Two lenders quietly became the owners of two properties on the same residential block in Morris Cove during separate, simultaneous foreclosure auctions.
The auctions took place on Morris Avenue at noon Saturday.
One lender, the federal U.S. Bank National Association, purchased a home that has been vacant and left largely untouched since the owner-occupant died nearly seven ago.
The other lender, the Idaho Housing and Finance Association (IHFA), purchased a home that is still occupied by a married couple who have been living on Morris Avenue for just over a year, and who said they love their home and hope to stay.

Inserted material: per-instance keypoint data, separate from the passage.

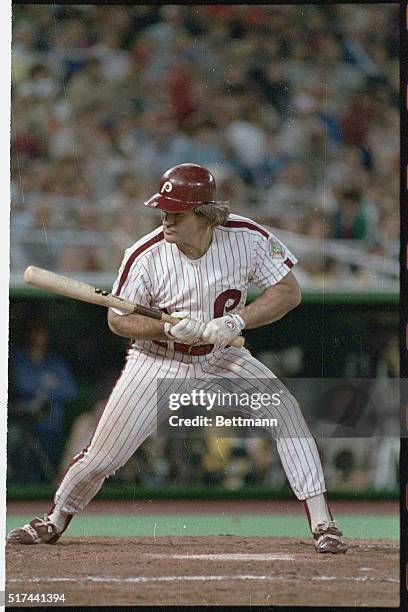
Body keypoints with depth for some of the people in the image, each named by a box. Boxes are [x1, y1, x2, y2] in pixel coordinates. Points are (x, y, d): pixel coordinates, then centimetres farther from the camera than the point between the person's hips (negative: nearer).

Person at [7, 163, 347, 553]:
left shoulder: (247, 238, -20)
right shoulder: (146, 257, -22)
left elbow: (288, 291, -14)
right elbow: (118, 319, -10)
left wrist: (236, 321, -28)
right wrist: (168, 328, -29)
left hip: (222, 359, 1)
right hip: (157, 363, -1)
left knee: (285, 410, -20)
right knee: (102, 456, -2)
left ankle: (321, 524, -14)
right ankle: (54, 521, 27)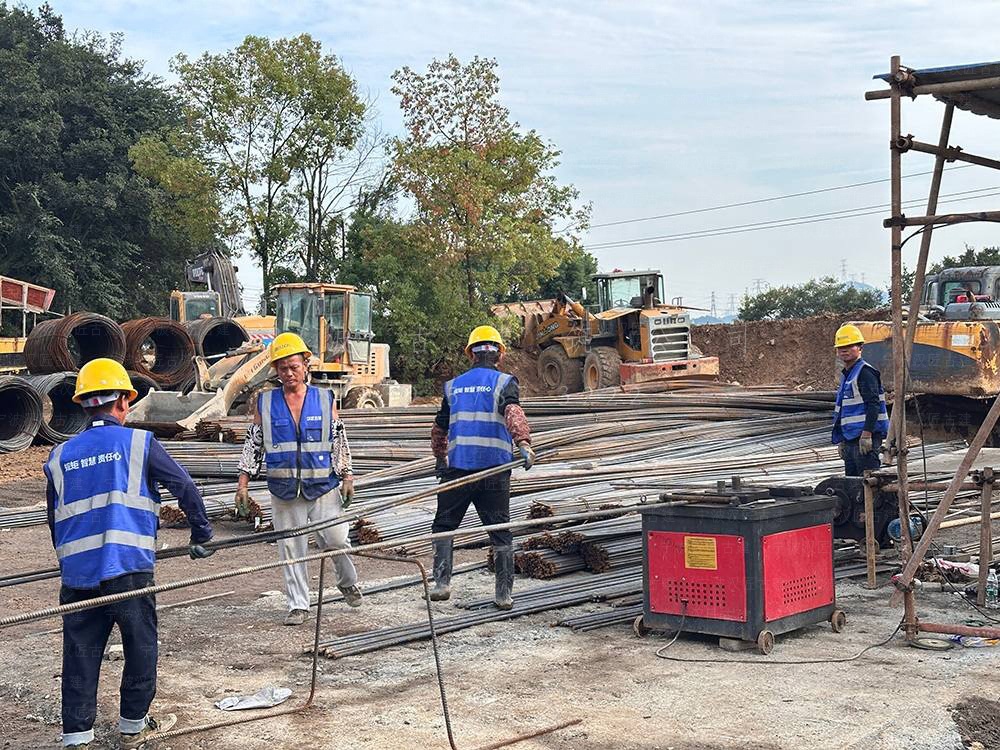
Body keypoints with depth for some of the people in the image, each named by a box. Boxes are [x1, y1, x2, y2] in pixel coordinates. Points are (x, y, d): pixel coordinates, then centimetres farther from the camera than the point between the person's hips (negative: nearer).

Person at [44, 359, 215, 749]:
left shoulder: (60, 456, 11)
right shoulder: (139, 442, 1)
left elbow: (53, 519, 19)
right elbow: (184, 486, 1)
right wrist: (201, 534, 14)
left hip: (77, 573, 4)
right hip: (128, 569, -3)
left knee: (80, 654, 9)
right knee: (140, 646, 12)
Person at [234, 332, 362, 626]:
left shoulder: (325, 400, 5)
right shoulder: (265, 403, 6)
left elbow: (339, 442, 8)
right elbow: (253, 444, 9)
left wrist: (347, 477, 3)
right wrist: (243, 482, 4)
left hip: (323, 485, -1)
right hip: (284, 489, 1)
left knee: (335, 538, -6)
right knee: (290, 547, 3)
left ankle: (348, 582, 23)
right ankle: (298, 605, 13)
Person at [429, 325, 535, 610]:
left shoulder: (454, 386, 11)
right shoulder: (504, 382, 0)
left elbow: (439, 429, 19)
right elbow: (513, 413, -21)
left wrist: (440, 459, 35)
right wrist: (523, 443, -34)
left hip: (458, 469, 2)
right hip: (495, 469, -2)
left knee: (444, 525, 15)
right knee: (500, 532, 7)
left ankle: (442, 583, 4)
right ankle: (504, 594, 6)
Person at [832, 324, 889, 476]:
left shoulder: (865, 372, -10)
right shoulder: (846, 375, 20)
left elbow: (874, 405, -19)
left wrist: (866, 434, -24)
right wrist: (842, 441, 24)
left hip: (865, 437, -10)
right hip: (850, 438, 10)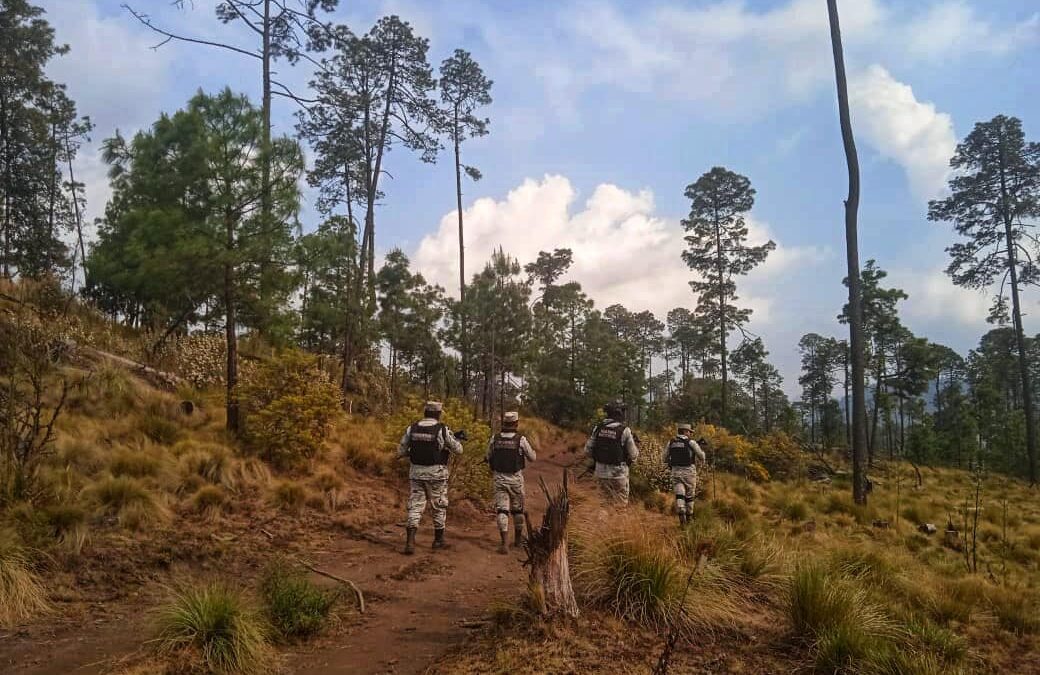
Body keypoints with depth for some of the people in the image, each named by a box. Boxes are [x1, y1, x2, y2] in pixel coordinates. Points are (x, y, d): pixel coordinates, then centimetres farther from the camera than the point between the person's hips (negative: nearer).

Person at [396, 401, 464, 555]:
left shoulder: (412, 428, 1)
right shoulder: (443, 429, -10)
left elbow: (400, 451, 6)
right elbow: (458, 450, -1)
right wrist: (457, 438, 19)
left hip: (416, 473, 3)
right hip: (436, 474, -2)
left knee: (415, 506, 6)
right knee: (439, 507, 14)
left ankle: (410, 542, -9)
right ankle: (438, 540, 25)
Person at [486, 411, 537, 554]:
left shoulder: (494, 439, -3)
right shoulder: (521, 439, -11)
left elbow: (489, 458, 11)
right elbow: (532, 458, 1)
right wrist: (532, 449, 20)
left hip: (499, 478, 1)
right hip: (515, 479, -1)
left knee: (502, 510, -1)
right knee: (517, 509, 18)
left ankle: (504, 543, -12)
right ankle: (518, 538, 33)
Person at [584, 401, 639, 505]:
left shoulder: (598, 428, -1)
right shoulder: (624, 430, -12)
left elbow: (588, 451, 4)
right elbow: (633, 455, -6)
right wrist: (635, 444, 13)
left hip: (601, 472, 4)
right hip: (618, 473, -4)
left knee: (608, 502, 16)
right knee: (621, 504, 8)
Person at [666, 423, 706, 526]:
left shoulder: (671, 443, 7)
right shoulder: (691, 442, -5)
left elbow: (665, 458, 14)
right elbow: (701, 455, 0)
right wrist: (703, 460, 23)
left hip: (676, 472, 2)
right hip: (689, 472, -2)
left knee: (679, 495, -5)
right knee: (689, 496, 13)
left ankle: (681, 515, -26)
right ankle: (688, 518, 22)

The two foreclosure auctions took place within 200 feet of one another in Morris Cove just a few blocks from Lighthouse Park.
No bidders showed up to either public auction, so the banks that own the delinquent mortgages on the respective properties submitted uncontested, successful bids for the two homes.
Meriden lawyer Cornelius Ivers hosted the public foreclosure auction for the single-family home at 46 Morris Ave., a two-story, pale blue Colonial house with solar panels on the roof and a multi-colored “LOVE” sticker across its white mailbox.
The owner of the home, Tyrone Moore, stayed inside with the curtains drawn before and during the auction. Ivers knocked and rang the doorbell, but the only sound inside was that of Moore’s small dog barking near the window.
Ivers and his paralegal waited by the curb outside the home, pacing and checking their watches, getting in and out of their parked cars to escape the early-spring cold.
When no other bidders had arrived a few minutes after noon, Ivers announced that the auction was over. He took down the foreclosure sign from the home’s front lawn.
He said that IHFA, which held the mortgage on the property, had successfully purchased the home with a bid of $180,000. Before the auction, an independent appraiser had valued the home at $223,000.
After the auction had finished and the lawyers had left, Moore opened the front door to take a look outside.
“I Love My Home”
Moore, a 47-year-old assistant manager at the Yale Health Plan who grew up near Ella T. Grasso Boulevard, said that he and his husband had been living in the home on Morris Avenue for a little over a year. Moore declined to be photographed for this article.
“I love my home,” Moore said. “I want to stay in my home.”
He said that he had fallen behind on his mortgage when IHFA purchased the mortgage from Wells Fargo early in 2017. He said that he was unaware of the change in institutional ownership of the mortgage. Whenever he called Mortgage Electronic Registration Systems (MERS), which facilitated IDHA’s purchase, he only received automated answering machines and never an actual human who could listen to his case. (For years MERS has been criticized for helping institutional purchases of mortgages remain hidden in public records and thwart borrowers’ efforts to dig out from crushing debt.)
According to IDHA’s lawsuit filed against Moore at the New Haven Superior Court on Elm Street on Sept. 12, 2017, Moore owed over $168,000 in principal, interest, late fees and escrow deficiency on his mortgage.
Ivers said that, if Moore does not vacate the property now that IDHA owns the home, then the lender will likely file for an eviction. Moore did not say what he plans to do now that the foreclosure auction is complete.
No One’s Home
A few hundred feet up the block, Branford lawyer David Baker presided over another foreclosure auction sale, this one under very different circumstances.
Meta M. Delillo, the owner of a single-story ranch home at 69 Morris Ave., died on Nov. 23, 2011. She had lived in the home since 1992.
After her death, her $337,500 mortgage from Financial Freedom Senior Funding was assigned to MERS, then to the federal department of Housing and Urban Development (HUD), and then to the U.S. Bank National Association in May 2017.
Before the auction, an independent appraiser valued the home at $135,000. According to a lawsuit filed by the U.S. Bank National Association against the heirs, beneficiaries, and/or devisees of the estate of Meta Delillo in New Haven Superior Court on Elm Street on Aug. 22, 2017, Delillo owed over $316,000 plus interest on her mortgage.
Inside the home, Baker showed a living room and dining room largely untouched since Delillo’s death. Yellowed newspapers on the kitchen table dated back to 2010. Stuffed animals and a receipt from a pet cremation service littered the living room’s shaggy yellow carpet.
As no bidders had arrived, Baker announced just after noon that the auction was closed. He said that the bank’s bid of $130,000 had won out. He predicted that the bank would likely work with brokers in the weeks ahead to find a buyer willing to fix up the property.